Pictures are to be left out. Return exactly the lines below from the one with "left elbow: (480, 395)" up to and including the one with "right knee: (87, 128)".

═══ DATA EXTRACT ═══

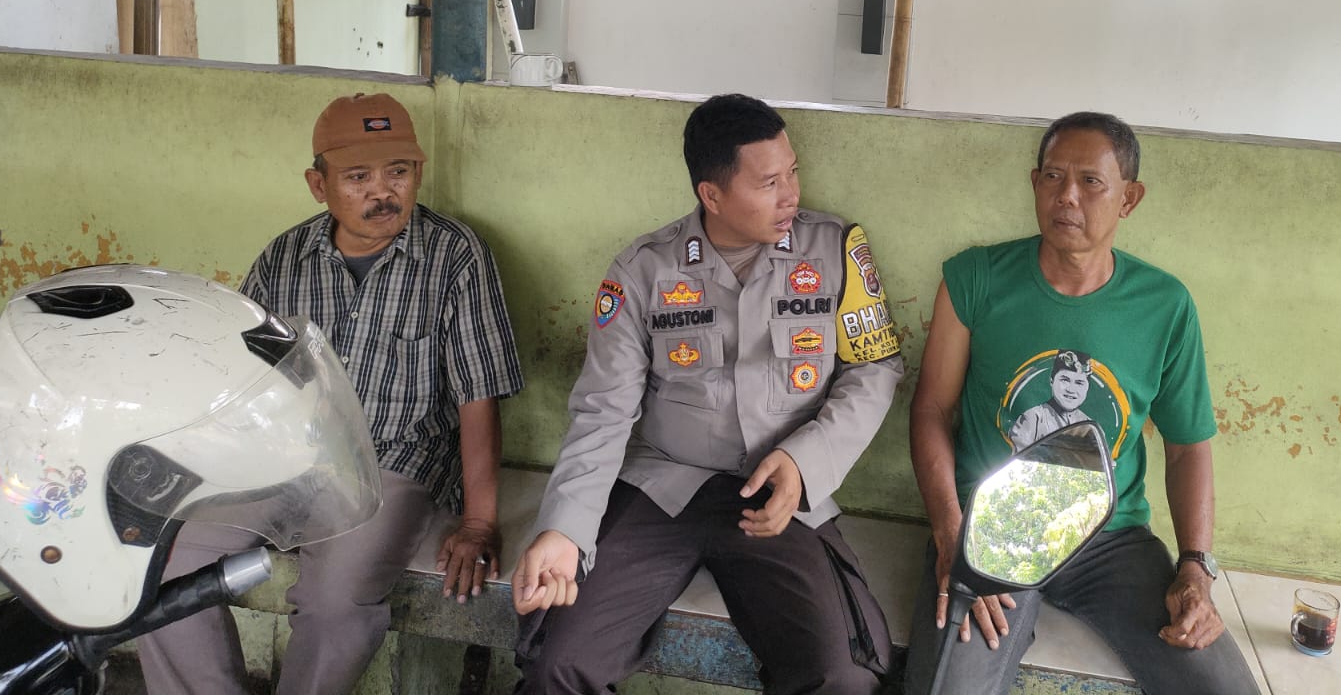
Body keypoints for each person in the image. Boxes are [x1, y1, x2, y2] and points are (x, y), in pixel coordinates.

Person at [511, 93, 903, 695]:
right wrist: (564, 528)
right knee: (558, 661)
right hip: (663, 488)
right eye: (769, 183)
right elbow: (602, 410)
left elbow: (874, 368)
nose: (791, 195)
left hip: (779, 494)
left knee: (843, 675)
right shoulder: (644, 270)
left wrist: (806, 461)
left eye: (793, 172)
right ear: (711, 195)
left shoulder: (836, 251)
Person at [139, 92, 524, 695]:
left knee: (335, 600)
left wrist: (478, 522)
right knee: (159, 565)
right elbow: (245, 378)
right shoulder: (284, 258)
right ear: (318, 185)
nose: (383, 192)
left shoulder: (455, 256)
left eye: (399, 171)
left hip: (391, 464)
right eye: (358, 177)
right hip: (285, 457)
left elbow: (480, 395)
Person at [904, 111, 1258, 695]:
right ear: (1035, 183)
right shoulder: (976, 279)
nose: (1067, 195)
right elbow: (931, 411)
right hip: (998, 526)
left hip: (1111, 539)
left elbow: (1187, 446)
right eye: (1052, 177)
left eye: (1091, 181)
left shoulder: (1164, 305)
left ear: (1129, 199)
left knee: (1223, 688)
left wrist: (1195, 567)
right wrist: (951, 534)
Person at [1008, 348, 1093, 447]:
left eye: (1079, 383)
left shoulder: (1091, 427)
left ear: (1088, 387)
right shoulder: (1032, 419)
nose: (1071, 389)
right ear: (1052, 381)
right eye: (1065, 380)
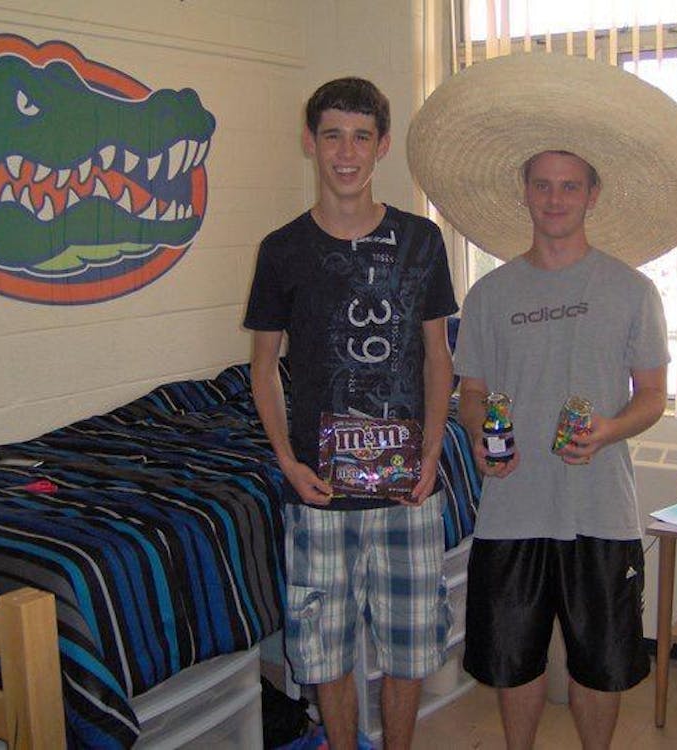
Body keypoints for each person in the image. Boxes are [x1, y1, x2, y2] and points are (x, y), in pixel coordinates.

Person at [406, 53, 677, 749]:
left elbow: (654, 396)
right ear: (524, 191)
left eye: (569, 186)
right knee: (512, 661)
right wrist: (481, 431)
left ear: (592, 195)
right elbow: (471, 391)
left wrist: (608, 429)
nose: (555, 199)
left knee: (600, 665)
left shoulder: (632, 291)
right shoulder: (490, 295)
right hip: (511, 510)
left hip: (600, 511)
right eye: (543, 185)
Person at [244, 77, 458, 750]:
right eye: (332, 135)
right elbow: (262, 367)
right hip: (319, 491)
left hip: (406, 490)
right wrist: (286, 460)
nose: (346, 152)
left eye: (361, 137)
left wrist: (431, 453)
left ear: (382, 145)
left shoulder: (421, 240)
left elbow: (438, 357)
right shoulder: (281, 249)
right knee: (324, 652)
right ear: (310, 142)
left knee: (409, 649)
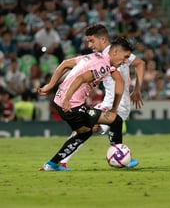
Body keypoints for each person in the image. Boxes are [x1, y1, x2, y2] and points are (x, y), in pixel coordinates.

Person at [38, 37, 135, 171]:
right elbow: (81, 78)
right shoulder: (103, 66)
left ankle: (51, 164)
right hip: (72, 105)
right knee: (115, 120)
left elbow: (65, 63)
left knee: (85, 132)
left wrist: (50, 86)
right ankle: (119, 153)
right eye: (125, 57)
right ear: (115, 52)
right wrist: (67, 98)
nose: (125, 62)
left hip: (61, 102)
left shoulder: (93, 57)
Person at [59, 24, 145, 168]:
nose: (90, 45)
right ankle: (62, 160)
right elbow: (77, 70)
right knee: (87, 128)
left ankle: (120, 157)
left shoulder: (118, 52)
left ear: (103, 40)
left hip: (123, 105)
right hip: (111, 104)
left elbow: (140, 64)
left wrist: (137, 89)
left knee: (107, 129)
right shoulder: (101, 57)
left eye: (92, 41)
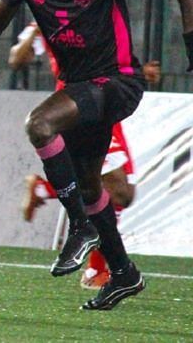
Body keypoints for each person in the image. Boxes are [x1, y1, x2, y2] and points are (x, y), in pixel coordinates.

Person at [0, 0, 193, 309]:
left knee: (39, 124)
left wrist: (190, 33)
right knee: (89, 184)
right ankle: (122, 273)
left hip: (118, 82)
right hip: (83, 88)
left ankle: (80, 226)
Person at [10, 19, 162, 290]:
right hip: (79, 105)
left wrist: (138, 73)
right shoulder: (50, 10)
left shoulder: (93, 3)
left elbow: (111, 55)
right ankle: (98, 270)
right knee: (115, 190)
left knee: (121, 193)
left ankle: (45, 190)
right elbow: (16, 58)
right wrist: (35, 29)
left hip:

═══
═══ DATA EXTRACT ═══

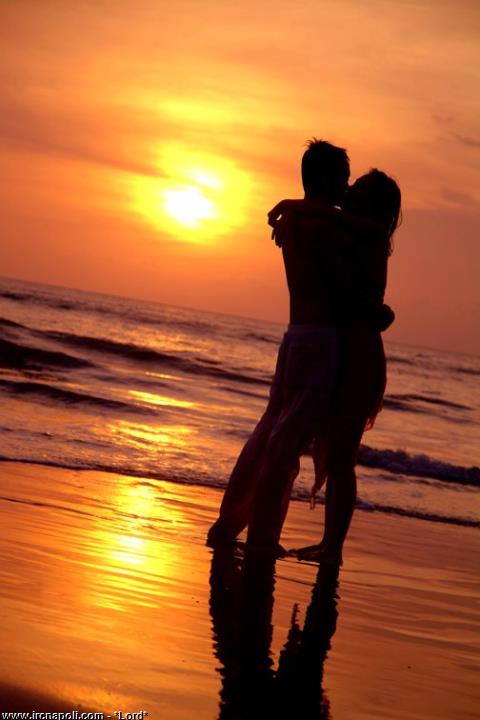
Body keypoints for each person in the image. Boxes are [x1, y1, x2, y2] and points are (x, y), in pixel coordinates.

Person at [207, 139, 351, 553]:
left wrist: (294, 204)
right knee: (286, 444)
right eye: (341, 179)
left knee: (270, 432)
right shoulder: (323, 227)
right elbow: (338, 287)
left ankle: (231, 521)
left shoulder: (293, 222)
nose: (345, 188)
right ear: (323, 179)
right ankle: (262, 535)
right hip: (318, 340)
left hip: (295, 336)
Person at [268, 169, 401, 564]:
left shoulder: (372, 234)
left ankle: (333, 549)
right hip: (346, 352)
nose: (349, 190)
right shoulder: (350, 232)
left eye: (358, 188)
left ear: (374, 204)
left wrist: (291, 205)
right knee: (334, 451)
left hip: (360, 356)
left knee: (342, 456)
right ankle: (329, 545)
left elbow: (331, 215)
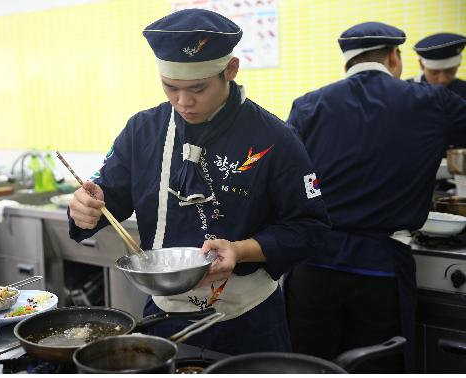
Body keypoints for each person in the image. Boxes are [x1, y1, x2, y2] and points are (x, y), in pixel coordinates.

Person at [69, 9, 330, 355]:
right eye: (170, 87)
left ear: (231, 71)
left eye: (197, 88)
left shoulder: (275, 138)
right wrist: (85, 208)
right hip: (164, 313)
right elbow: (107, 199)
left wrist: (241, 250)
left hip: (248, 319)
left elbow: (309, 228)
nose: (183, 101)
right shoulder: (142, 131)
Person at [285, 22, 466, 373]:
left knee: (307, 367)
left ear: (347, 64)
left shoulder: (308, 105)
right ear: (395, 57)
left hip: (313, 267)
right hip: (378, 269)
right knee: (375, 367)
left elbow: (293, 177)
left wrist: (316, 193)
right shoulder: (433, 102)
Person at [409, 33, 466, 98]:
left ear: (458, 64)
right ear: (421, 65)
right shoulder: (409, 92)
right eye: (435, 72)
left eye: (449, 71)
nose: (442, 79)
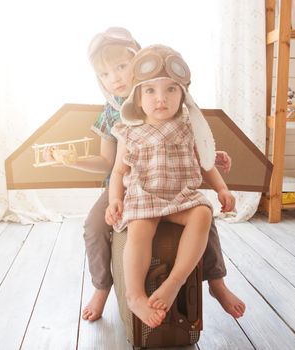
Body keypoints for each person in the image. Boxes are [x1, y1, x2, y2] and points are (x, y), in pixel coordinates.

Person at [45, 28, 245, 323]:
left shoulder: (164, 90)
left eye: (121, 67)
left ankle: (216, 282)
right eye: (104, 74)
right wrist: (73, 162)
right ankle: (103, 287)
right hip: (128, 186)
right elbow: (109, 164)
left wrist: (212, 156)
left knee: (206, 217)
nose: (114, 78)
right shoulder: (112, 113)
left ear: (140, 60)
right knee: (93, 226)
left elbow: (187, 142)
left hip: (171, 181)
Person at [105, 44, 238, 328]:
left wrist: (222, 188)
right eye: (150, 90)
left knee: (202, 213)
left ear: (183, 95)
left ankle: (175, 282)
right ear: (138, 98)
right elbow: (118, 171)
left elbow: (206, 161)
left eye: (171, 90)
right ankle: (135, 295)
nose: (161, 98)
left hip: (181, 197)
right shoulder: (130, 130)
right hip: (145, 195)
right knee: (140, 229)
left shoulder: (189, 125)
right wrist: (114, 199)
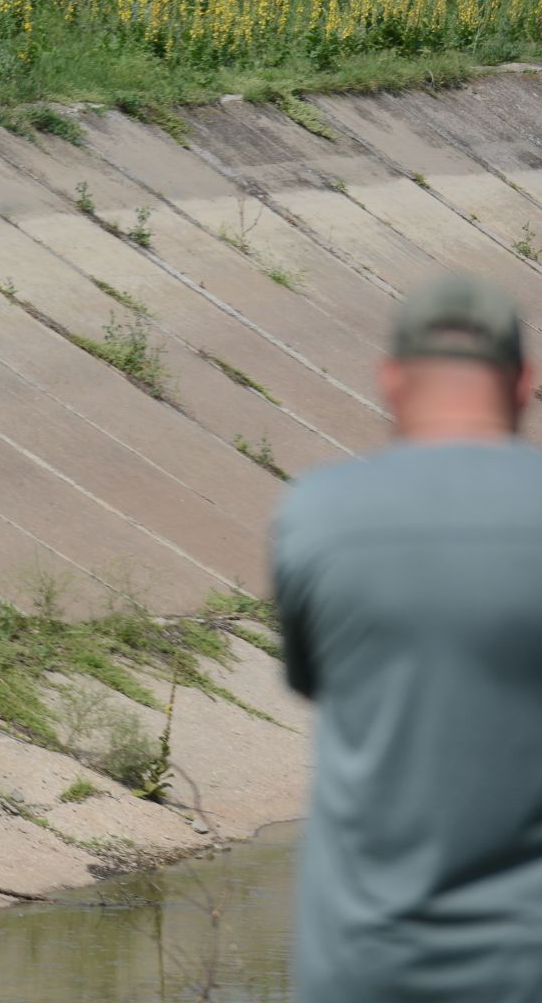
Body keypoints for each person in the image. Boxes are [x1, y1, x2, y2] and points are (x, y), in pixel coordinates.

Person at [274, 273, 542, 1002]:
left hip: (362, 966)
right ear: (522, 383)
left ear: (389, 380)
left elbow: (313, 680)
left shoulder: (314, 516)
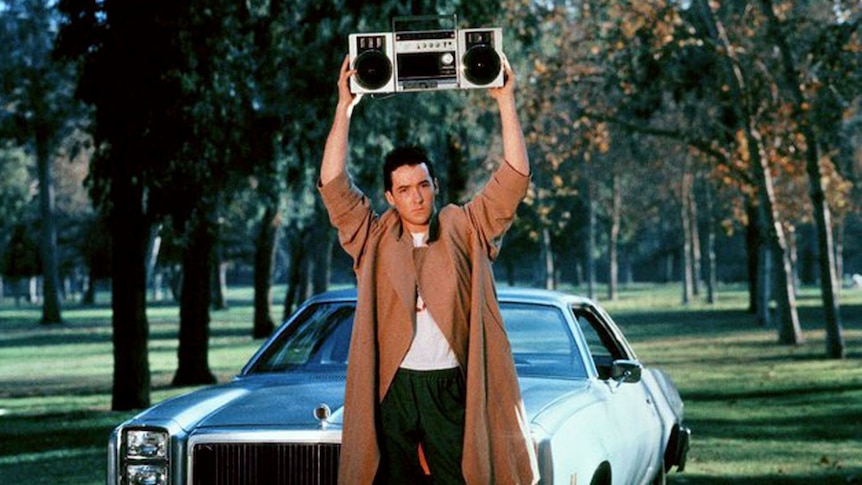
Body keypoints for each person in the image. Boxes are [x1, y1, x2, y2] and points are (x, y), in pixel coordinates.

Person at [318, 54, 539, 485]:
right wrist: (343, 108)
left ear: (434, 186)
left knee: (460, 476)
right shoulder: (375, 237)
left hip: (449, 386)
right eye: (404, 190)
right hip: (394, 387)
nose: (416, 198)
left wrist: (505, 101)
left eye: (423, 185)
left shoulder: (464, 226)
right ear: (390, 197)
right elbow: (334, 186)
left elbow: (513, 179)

═══
═══ DATA EXTRACT ═══

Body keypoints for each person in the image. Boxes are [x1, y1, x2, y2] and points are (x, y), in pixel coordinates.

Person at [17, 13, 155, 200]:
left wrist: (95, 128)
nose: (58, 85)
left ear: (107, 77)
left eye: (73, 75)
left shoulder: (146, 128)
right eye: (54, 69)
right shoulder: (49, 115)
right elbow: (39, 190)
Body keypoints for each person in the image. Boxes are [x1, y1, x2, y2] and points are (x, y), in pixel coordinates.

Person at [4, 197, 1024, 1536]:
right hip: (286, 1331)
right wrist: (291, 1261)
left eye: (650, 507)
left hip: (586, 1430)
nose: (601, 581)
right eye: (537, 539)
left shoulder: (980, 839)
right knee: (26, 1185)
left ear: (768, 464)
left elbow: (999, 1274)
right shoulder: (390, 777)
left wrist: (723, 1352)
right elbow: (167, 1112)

═══

## EXERCISE RESULT
left elbow: (480, 395)
Person at [904, 111, 1258, 695]:
right ear: (1035, 183)
right shoulder: (976, 279)
nose: (1067, 195)
right elbow: (931, 411)
right hip: (998, 526)
left hip: (1111, 539)
left elbow: (1187, 446)
right eye: (1052, 177)
left eye: (1091, 181)
left shoulder: (1164, 305)
left ear: (1129, 199)
left knee: (1223, 688)
left wrist: (1195, 567)
right wrist: (951, 534)
Person at [1008, 348, 1093, 447]:
left eye: (1079, 383)
left shoulder: (1091, 427)
left ear: (1088, 387)
right shoulder: (1032, 419)
nose: (1071, 389)
right ear: (1052, 381)
right eye: (1065, 380)
Body keypoints for each person in the image. Boxes are [x1, y1, x2, y2] and points are (x, y), in pixel coordinates.

Person at [406, 53, 677, 749]:
left elbow: (654, 396)
right ear: (524, 191)
left eye: (569, 186)
right knee: (512, 661)
right wrist: (481, 431)
left ear: (592, 195)
right elbow: (471, 391)
left wrist: (608, 429)
nose: (555, 199)
left knee: (600, 665)
left shoulder: (632, 291)
right shoulder: (490, 295)
right hip: (511, 510)
left hip: (600, 511)
right eye: (543, 185)
Person at [244, 77, 458, 750]:
right eye: (332, 135)
right elbow: (262, 367)
right hip: (319, 491)
left hip: (406, 490)
right wrist: (286, 460)
nose: (346, 152)
left eye: (361, 137)
left wrist: (431, 453)
left ear: (382, 145)
left shoulder: (421, 240)
left elbow: (438, 357)
right shoulder: (281, 249)
right knee: (324, 652)
right ear: (310, 142)
left knee: (409, 649)
Body keypoints for each person in the image. Boxes are [x1, y1, x2, y2] and points are (x, y), in pixel coordinates.

Person at [38, 37, 135, 171]:
right elbow: (81, 78)
right shoulder: (103, 66)
left ankle: (51, 164)
right hip: (72, 105)
right knee: (115, 120)
left elbow: (65, 63)
left knee: (85, 132)
left wrist: (50, 86)
right ankle: (119, 153)
right eye: (125, 57)
right ear: (115, 52)
right wrist: (67, 98)
nose: (125, 62)
left hip: (61, 102)
left shoulder: (93, 57)
Person at [59, 24, 145, 168]:
nose: (90, 45)
right ankle: (62, 160)
right elbow: (77, 70)
right knee: (87, 128)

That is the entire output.